You should also check sysgen parameter DUMPSTYLE. For an Alphaserver I'd generally use 9, but see the help in SYSGEN. Make sure the sysdump.dmp file is large enough for your crash dump, autogen will tell you if changes are recommended.

Another option would be to schedule downtime and run console diagnostics. I'd recommend using a PC and terminal emulator to be able to scroll back display.


Andy
If you don't have time to do it right, when will you have time to do it over? Reach me at first_name + "." + last_name at sysmanager net
Dean McGorrill
Valued Contributor

Re: Frequently Alpha DS20E get halted...

hi Alan,
if it happens again, do a >>> exam pc
exam ps, exam r26. on the running system see
if you can find out where the processer was
with an anal/system and exam the pc address.
kari salminen
Advisor

Re: Frequently Alpha DS20E get halted...

I've seen this few times and the reason has been a bad memory module.
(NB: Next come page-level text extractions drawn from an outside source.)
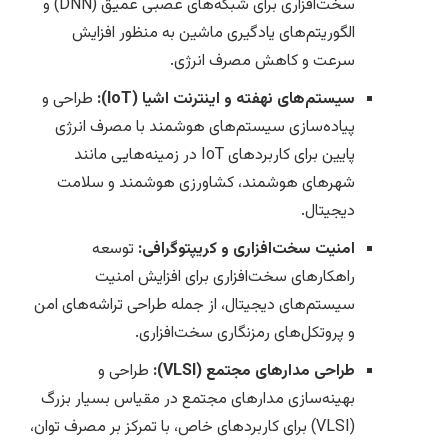
سخت‌افزاری برای شبکه‌های عصبی عمیق (DNN) و
الگوریتم‌های یادگیری ماشین به منظور افزایش
سرعت و کاهش مصرف انرژی.
سیستم‌های نهفته و اینترنت اشیا (IoT):
طراحی و
پیاده‌سازی سیستم‌های هوشمند با مصرف انرژی
پایین برای کاربردهای IoT در زمینه‌هایی مانند
شهرهای هوشمند، کشاورزی هوشمند و سلامت
دیجیتال.
امنیت سخت‌افزاری و کریپتوگرافی:
توسعه
راهکارهای سخت‌افزاری برای افزایش امنیت
سیستم‌های دیجیتال، از جمله طراحی تراشه‌های امن
و پروتکل‌های رمزنگاری سخت‌افزاری.
طراحی مدارهای مجتمع (VLSI):
طراحی و
بهینه‌سازی مدارهای مجتمع در مقیاس بسیار بزرگ
(VLSI) برای کاربردهای خاص، با تمرکز بر مصرف توان،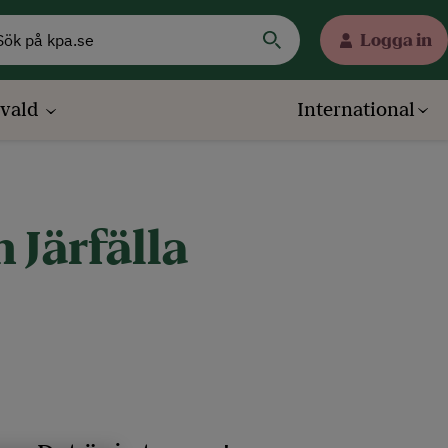
Logga in
evald
International
 Järfälla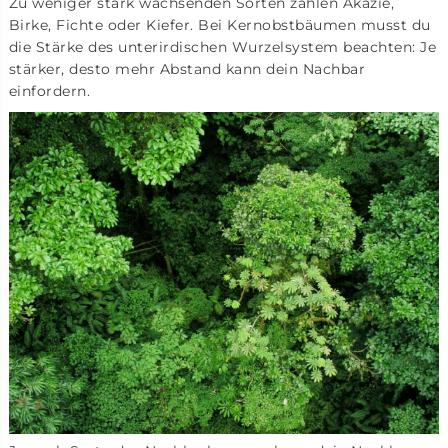
Zu weniger stark wachsenden Sorten zählen Akazie,
Birke, Fichte oder Kiefer. Bei Kernobstbäumen musst du
die Stärke des unterirdischen Wurzelsystem beachten: Je
stärker, desto mehr Abstand kann dein Nachbar
einfordern.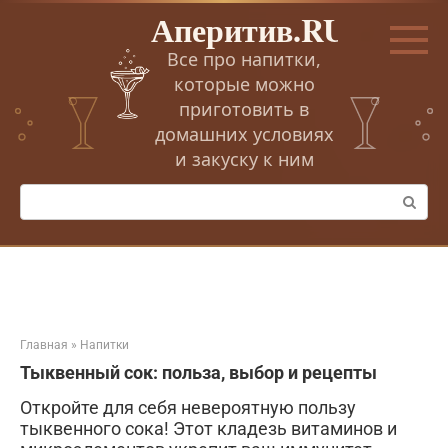
Перейти
Аперитив.RU
к
контенту
Все про напитки,
которые можно
приготовить в
домашних условиях
и закуску к ним
Поиск:
Главная
»
Напитки
Тыквенный сок: польза, выбор и рецепты
Откройте для себя невероятную пользу
тыквенного сока! Этот кладезь витаминов и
If the bad memory resides within the system area, and the EXCEPTION code
gets hit by the bad memory, then no dump file or Error Log entry is written,
just plain HALT instruction.

Ask your local HP service to perform a full memory diagnose.
Wim Van den Wyngaert
Honored Contributor

Re: Frequently Alpha DS20E get halted...

Just this weekend I had bad memory and this resulted in a hang, not a crash. control-p no longer reacting (GS160).

After a few restarts we got a crash instead of a hang and then the ecc errors were reported.

Wim
Wim
Jim Geier_1
Regular Advisor

Re: Frequently Alpha DS20E get halted...

We have a DS20e, and it was also halting by itself with no crash and no entries in the error log, no evidence at all as to the nature of the problem. Some investigation revealed an obscure problem with the front control panel, called the OCP board, at other sites. Since the front control panel board was replaced, that DS20e has not halted once.